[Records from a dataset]
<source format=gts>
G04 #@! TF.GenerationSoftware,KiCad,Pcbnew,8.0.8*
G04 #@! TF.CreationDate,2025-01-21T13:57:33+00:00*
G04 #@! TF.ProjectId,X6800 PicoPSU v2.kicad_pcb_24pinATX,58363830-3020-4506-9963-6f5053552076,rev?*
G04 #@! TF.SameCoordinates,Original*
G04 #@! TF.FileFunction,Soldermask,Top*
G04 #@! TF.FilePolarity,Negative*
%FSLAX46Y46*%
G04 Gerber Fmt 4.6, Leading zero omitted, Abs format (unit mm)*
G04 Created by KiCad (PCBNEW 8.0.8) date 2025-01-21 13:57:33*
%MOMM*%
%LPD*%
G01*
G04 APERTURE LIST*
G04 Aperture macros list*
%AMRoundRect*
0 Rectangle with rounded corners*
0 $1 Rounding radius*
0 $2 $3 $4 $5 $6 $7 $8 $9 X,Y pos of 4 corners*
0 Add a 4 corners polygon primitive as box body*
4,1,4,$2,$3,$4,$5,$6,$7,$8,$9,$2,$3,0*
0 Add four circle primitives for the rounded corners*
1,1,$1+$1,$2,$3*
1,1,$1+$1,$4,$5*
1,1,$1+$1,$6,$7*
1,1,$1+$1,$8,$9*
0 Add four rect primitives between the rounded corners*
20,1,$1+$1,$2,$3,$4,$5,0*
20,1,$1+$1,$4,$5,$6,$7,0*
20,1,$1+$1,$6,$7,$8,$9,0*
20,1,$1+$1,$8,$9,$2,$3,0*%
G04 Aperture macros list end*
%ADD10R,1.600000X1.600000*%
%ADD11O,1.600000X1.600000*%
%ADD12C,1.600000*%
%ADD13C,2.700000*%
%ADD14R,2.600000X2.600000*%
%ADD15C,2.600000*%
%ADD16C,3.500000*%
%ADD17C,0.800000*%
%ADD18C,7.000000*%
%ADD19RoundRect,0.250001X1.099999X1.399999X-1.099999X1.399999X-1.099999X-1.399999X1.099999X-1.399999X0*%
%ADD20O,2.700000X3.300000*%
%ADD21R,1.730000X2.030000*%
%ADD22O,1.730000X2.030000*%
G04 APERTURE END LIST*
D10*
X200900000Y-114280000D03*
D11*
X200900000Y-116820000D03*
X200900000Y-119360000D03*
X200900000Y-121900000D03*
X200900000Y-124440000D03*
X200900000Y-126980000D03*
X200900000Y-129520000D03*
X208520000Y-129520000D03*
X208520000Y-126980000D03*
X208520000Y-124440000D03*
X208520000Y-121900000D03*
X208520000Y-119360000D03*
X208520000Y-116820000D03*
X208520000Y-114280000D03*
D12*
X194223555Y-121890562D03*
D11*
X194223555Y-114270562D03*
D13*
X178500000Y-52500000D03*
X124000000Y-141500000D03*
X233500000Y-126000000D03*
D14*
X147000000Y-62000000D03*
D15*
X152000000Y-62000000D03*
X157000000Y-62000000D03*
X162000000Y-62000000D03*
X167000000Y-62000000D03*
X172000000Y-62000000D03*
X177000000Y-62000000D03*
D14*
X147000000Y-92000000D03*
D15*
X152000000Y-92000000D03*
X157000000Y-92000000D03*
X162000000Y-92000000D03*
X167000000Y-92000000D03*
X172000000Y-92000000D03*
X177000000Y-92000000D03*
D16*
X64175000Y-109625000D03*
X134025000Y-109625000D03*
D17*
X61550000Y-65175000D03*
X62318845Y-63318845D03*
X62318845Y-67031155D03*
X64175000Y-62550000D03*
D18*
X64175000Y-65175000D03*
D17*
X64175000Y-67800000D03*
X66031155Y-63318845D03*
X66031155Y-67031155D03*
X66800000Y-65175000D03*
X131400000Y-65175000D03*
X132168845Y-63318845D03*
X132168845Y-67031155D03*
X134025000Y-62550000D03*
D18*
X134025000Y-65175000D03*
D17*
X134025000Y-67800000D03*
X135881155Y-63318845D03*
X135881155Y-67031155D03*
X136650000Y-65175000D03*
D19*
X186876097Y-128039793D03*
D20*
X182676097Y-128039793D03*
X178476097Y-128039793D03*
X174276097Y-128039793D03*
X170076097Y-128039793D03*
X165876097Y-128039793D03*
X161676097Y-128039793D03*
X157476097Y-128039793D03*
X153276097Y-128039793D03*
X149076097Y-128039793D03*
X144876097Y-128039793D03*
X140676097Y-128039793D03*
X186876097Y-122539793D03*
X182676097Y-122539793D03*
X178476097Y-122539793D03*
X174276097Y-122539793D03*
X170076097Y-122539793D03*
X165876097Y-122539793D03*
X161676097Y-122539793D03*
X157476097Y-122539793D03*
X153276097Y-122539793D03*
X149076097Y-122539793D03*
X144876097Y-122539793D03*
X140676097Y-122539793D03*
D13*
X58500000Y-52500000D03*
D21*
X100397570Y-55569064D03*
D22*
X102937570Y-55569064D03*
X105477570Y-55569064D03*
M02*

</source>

---

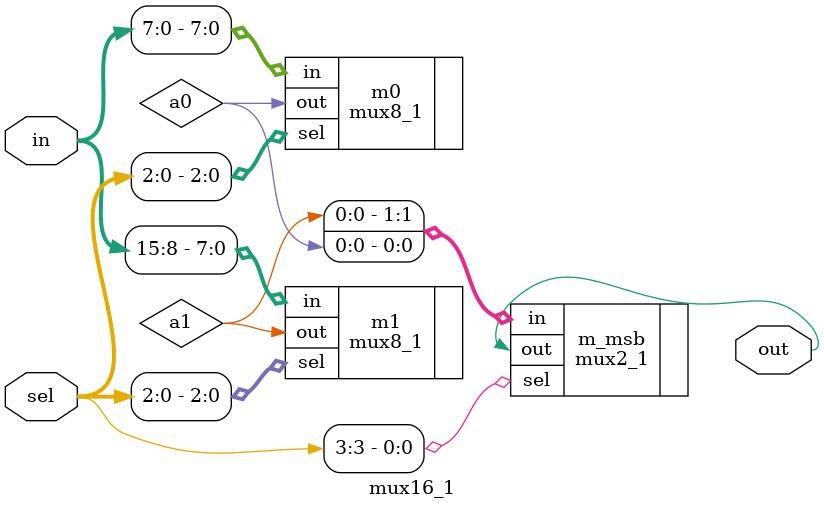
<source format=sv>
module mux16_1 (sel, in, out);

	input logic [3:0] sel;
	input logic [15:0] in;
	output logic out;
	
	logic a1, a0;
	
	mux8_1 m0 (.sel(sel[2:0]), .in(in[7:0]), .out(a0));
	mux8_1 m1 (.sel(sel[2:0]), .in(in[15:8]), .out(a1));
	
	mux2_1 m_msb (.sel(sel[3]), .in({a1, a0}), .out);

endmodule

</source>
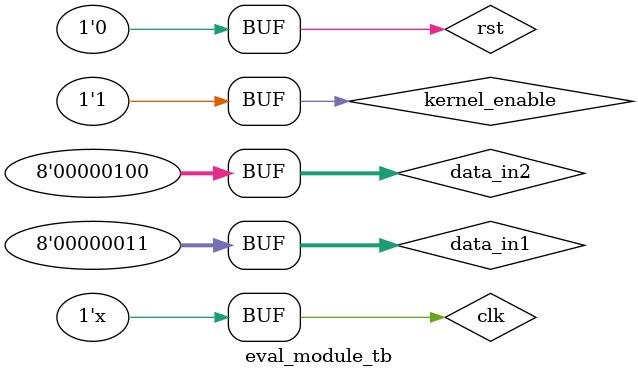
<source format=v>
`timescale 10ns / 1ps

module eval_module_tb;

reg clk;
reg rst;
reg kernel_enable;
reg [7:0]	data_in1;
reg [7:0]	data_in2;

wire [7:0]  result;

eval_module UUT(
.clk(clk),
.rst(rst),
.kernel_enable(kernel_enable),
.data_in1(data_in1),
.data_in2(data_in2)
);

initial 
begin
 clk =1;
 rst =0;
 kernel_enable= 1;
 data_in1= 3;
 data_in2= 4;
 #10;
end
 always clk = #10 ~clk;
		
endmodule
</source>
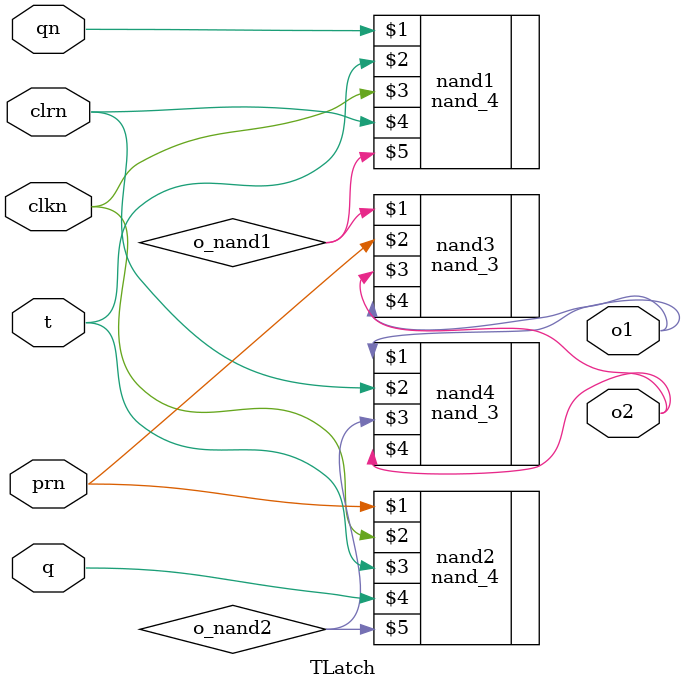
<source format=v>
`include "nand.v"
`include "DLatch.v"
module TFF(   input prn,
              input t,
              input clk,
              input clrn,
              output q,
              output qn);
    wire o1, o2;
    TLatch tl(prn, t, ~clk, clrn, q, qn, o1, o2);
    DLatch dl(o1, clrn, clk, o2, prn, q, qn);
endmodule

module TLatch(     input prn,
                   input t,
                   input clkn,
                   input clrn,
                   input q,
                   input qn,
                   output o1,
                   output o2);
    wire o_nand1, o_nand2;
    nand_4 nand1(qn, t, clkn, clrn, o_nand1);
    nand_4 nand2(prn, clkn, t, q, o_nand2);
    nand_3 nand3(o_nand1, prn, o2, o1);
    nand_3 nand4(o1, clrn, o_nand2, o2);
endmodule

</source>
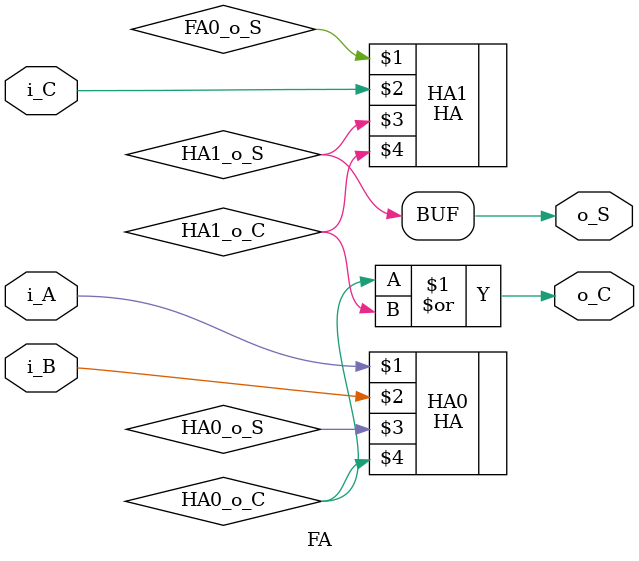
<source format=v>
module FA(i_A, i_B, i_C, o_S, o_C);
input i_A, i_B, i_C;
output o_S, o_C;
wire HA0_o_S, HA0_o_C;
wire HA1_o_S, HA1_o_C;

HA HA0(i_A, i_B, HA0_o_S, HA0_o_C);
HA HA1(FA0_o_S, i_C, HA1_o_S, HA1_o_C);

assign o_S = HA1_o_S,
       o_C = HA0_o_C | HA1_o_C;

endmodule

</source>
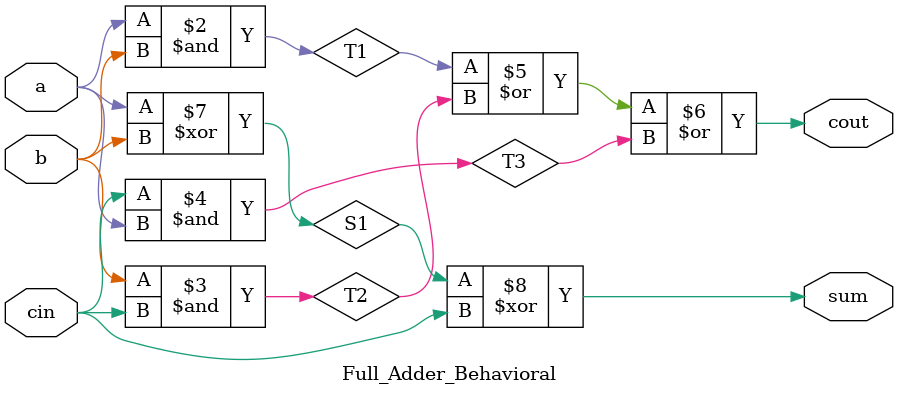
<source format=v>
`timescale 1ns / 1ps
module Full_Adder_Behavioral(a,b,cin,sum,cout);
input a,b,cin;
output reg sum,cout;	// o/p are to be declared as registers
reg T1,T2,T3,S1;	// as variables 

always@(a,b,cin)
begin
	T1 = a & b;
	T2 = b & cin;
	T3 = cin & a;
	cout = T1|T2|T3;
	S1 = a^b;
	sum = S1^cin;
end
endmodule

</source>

# Required action:
The required output is every line above that contains the string "wire".

# Final answer:
wire [7:0]  result;
    wire o1, o2;
    wire o_nand1, o_nand2;
wire HA0_o_S, HA0_o_C;
wire HA1_o_S, HA1_o_C;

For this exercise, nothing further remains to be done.